One great example of Zanran’s capabilities is a search for average commute time.
The results are filled with PDFs that have matching data, and the first result on the page is data from the US Labor Department comparing commute times in 2000 versus 2007. My query didn’t include any geographical preference, and this top result focuses on the state of South Carolina — but it also has a graphic that compares South Caroline commute times to the US as a whole.
And Zanran has a nice feature that makes accessing the data faster: Putting your mouse over the icon at left shows a screenshot of what Zanran found to match your query. Here’s that US Labor Dept. page:
As I said, it’s mostly about South Carolina, but notice that the table at the bottom has US data, too.
Another strong result comes on a query like Facebook growth europe, which is obviously something that’s quantifiable via charts and graphs. Zanran’s results include a variety of PDFs and web pages with the data I’m looking for:
One of the queries that doesn’t currently do well is the one I used at the beginning of this article. Searching Zanran for average age of us professors returns a lot of graphs and charts related to “professors” and “average,” but only a couple specifically offer age-related data.
Zanran offers a page showing examples of queries that tend to produce better results.
I should also mention that, in my initial testing, I didn’t use any of Zanran’s advanced search options. Those include the ability to search a specific site, for specific file types, over certain time periods (last 6 months, last 12 months, etc.) and for data from specific countries. The latter is available for certain English-language countries only.
Goldhill says that Zanran has already received good feedback “from information professionals who spend much of their day looking for serious information,” but he recognizes there’s room for improvement.

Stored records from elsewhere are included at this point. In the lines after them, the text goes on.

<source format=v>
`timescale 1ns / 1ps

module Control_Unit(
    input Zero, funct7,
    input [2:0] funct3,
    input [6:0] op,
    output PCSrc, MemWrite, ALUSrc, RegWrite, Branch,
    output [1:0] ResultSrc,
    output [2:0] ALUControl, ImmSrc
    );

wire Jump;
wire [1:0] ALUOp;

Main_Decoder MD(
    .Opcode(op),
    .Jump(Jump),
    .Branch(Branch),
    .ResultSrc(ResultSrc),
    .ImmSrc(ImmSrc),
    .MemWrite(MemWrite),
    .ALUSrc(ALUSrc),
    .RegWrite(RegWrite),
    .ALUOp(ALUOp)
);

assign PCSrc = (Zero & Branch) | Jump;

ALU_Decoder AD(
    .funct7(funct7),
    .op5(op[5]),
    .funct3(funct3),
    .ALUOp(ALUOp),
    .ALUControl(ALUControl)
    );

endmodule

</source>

Right now, Zanran consists of Goldhill, Dassas, and a team of freelance programmers. They have what Goldhill calls a “friends and family” round of funding that will keep them going for at least another year. And there are plans to eventually monetize the search engine: Goldhill says they’ll place ads for relevant industry reports (think Gartner, Forrester, etc.) next to search results so that searchers can see what data is available for free and what’s available at a cost.
The jury’s still out on whether Zanran actually becomes a “Google for data,” but I’d say it’s off to a good start for now and there’s clearly an opportunity to develop a unique and useful niche search engine here.